Você pode achar que são apenas inquietações de adolescentes, mas muita gente grande também tem estas mesmas dúvidas: Será que vou conseguir ser fiel até o fim? Será que Deus vai me aceitar se eu não fizer todas as mudanças que devo fazer? É aquilo que a igreja ensina ou o que eu penso que a igreja ensina sobre salvação que me deixa intranquilo? Minha conversão foi genuína? Vou sobreviver no tempo de angústia?


Pense agora comigo: Será que Deus nos convida para nos aproximarmos do trono da graça, como diz o verso de hoje, sem nos oferecer nenhuma palavra de boas-vindas ao chegarmos lá? Será que ele nos abandonaria, deixando-nos sem saber se fomos aceitos ou não?


Muitos comparam a caminhada cristã em direção ao Céu à travessia de um equilibrista sobre um cabo de aço, cuidando para não cair nem para a direita nem para a esquerda. Que paz ou segurança pode existir no coração dessa pessoa, se sempre está preocupada em não cair?

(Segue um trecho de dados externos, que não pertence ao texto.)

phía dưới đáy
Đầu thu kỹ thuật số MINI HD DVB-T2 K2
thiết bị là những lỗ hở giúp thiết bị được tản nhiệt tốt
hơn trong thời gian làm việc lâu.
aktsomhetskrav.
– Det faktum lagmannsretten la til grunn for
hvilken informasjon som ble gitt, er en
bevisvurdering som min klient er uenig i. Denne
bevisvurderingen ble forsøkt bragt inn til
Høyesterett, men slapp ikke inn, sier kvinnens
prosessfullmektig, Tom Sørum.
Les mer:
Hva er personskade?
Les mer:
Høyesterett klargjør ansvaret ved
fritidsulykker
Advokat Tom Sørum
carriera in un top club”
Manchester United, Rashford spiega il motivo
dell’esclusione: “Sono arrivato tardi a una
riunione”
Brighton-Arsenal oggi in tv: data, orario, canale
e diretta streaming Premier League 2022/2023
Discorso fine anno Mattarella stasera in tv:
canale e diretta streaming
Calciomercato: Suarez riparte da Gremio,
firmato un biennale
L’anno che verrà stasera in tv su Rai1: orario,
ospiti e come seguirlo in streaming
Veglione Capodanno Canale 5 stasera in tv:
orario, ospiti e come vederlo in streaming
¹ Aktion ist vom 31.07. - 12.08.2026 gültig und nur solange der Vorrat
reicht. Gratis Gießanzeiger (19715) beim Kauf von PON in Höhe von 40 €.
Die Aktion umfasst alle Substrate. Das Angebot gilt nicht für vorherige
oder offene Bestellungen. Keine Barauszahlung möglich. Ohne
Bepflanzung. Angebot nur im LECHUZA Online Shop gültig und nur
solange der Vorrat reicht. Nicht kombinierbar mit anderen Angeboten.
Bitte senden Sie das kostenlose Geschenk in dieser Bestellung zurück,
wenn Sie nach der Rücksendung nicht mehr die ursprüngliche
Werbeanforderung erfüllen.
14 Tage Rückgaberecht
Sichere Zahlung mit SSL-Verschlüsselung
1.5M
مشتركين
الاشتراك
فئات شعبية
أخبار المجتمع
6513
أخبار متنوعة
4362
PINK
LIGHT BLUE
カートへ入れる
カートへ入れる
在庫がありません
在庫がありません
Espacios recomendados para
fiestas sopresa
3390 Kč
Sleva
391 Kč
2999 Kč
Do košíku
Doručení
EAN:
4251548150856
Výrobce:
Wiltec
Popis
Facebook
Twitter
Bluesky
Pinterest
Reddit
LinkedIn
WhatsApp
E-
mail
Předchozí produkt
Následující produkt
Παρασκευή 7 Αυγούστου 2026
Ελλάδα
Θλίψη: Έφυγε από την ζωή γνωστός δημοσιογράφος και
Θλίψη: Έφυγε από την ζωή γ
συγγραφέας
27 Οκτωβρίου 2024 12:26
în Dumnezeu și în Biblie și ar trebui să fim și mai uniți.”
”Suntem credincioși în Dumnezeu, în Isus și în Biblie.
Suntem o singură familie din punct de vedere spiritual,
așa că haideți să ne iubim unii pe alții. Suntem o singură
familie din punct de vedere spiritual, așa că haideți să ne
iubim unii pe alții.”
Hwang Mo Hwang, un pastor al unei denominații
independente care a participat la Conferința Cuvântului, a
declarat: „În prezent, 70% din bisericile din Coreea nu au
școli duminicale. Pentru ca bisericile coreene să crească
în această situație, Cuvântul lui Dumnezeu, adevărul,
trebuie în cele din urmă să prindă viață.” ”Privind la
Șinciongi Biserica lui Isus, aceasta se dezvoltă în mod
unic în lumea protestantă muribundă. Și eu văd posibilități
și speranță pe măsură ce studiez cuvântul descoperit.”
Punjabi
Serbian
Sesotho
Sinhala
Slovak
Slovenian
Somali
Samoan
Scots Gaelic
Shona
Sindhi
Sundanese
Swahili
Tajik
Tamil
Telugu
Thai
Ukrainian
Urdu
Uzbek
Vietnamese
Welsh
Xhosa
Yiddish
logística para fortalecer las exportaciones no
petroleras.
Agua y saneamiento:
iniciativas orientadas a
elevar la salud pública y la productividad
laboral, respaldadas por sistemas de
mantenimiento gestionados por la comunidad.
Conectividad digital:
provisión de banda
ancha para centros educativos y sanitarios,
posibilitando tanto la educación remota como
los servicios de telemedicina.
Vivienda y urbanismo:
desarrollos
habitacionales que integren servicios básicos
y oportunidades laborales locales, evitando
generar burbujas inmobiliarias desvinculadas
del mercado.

Por que colocamos um tema como esse, tão bonito e essencial para uma vida espiritual feliz, dentro de uma moldura de incerteza, quando a Bíblia está cheia de promessas maravilhosas sobre a certeza da salvação?


“Sei em quem tenho crido” (2Tm 1:12). “Eu sei que o meu Redentor vive” (Jó 19:25). “Não há condenação para os que estão em Cristo Jesus” (Rm 8:1). “Se Deus é por nós quem será contra nós” (Rm 8:31). “Aproximemo-nos de Deus com um coração sincero e com plena convicção de fé” (Hb 10:22).


Se eu perguntasse: “Você está seguro de sua salvação?”, quantos não tropeçariam nas respostas: “Estou me preparando”; “Estou tentando”.


Fanny Crosby escreveu mais de oito mil cânticos e hinos, durante seus 95 anos de vida. Um de seus hinos mais apreciados fala da certeza da salvação: “Que segurança! Sou de Jesus! / Eu já desfruto bênçãos da luz! / Sei que herdeiro sou de meu Deus; / Ele me leva à glória dos Céus!” (Hinário Adventista, nº 240).


“Vocês não devem deixar que coisa alguma prive o coração da paz, do descanso, da certeza de que são aceitos agora mesmo” (Ellen G. White, Minha Consagração Hoje, [MM 1989], p. 176).